### REQUIRED WORK
Reproduce the lines starting at the one containing "## 179. Địa" and ending at the one containing "A.FTP \\ **B. IP** \\ C. ARP", both included. Leave the pictures out of your answer.
● ● ● ● ● ● ●
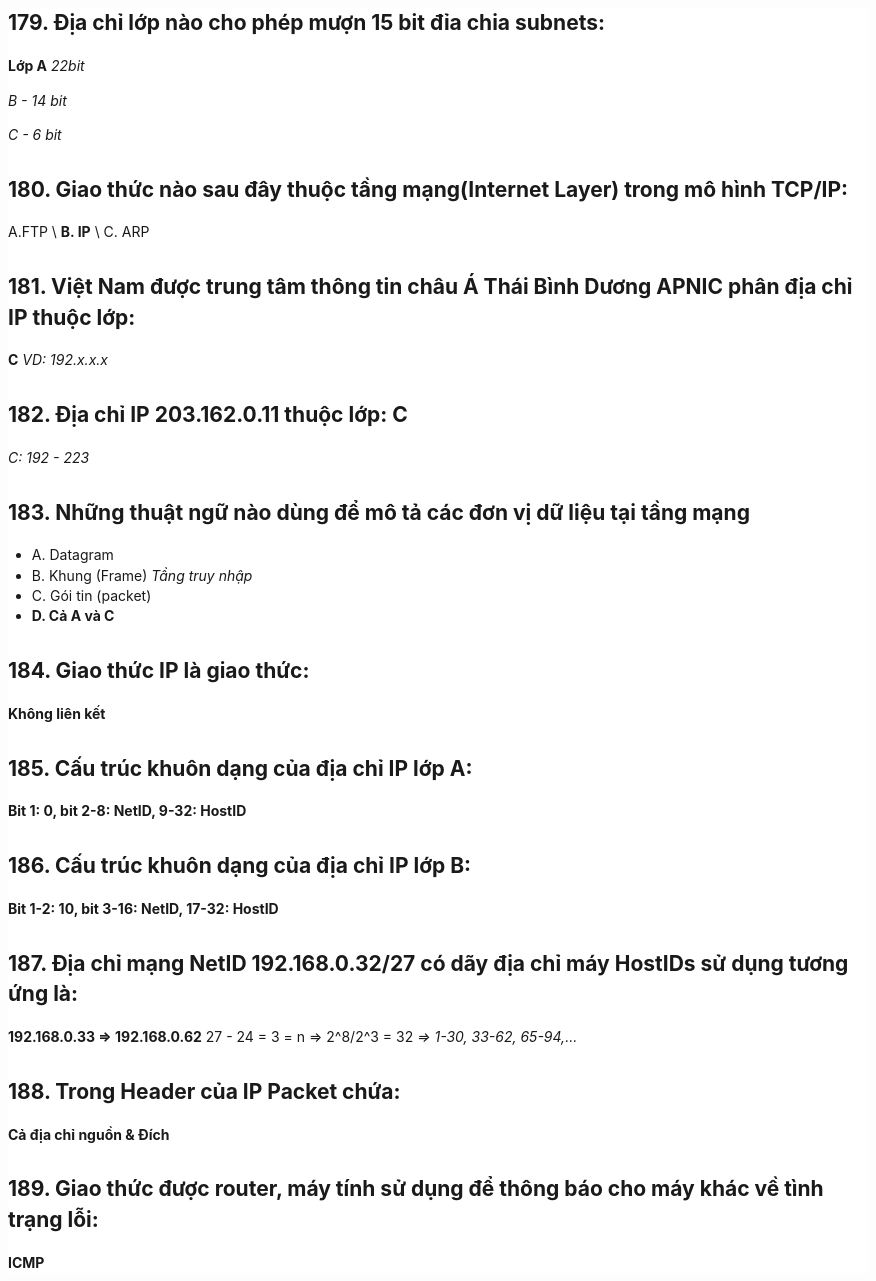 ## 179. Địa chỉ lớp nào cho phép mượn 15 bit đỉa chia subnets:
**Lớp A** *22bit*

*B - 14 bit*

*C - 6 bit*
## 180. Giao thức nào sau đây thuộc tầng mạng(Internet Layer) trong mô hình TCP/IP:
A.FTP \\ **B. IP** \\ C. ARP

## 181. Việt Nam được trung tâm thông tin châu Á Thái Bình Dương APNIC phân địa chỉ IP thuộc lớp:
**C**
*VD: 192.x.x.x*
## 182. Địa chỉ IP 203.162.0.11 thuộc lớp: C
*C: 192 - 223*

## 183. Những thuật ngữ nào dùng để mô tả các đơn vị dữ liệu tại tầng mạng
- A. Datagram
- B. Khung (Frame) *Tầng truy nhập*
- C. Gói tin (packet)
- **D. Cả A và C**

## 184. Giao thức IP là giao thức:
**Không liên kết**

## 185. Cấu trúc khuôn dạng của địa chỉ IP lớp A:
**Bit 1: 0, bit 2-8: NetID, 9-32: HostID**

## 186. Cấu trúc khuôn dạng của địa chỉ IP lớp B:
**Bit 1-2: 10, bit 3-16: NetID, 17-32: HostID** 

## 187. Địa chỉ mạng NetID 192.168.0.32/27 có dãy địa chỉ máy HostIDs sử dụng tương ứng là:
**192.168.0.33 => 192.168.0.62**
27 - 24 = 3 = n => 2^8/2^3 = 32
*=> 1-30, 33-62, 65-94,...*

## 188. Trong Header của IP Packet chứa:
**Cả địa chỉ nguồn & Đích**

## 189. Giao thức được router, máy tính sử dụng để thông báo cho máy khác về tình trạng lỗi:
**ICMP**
● ● ● ● ● ● ●
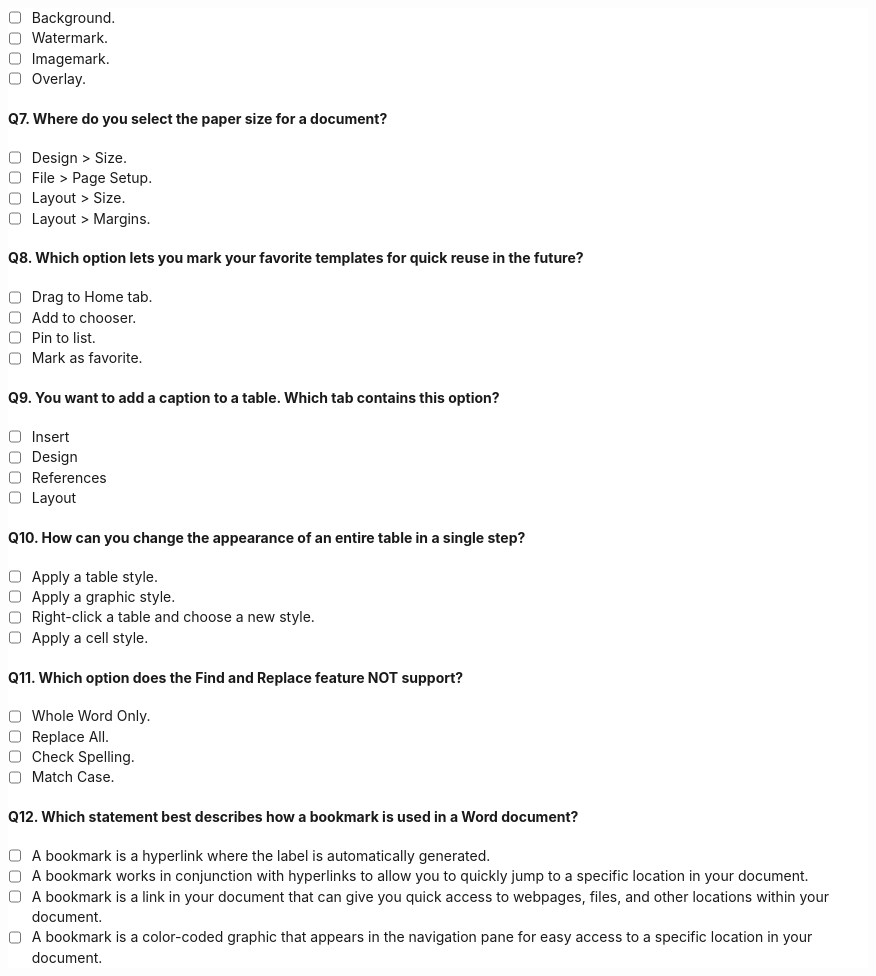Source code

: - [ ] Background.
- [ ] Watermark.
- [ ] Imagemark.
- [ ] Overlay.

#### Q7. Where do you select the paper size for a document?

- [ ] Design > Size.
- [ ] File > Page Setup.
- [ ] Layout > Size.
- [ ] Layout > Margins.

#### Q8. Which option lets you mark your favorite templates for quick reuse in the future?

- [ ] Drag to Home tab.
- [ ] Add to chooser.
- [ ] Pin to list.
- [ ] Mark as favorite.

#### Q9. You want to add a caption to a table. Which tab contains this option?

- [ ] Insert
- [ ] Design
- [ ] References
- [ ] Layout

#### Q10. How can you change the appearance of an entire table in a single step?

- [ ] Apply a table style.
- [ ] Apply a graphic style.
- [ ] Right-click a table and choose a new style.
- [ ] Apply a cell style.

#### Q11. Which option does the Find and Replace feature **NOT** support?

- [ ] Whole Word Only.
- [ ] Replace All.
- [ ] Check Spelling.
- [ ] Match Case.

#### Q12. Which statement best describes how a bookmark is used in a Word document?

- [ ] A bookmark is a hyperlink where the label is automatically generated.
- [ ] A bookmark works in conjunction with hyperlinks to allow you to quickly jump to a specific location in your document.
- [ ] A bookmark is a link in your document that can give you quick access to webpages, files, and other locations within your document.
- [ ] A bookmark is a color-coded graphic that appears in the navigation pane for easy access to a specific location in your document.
● ● ● ● ● ● ●
### ANSWER BOX
 ## 179. Địa chỉ lớp nào cho phép mượn 15 bit đỉa chia subnets:
**Lớp A** *22bit*

*B - 14 bit*

*C - 6 bit*
## 180. Giao thức nào sau đây thuộc tầng mạng(Internet Layer) trong mô hình TCP/IP:
A.FTP \\ **B. IP** \\ C. ARP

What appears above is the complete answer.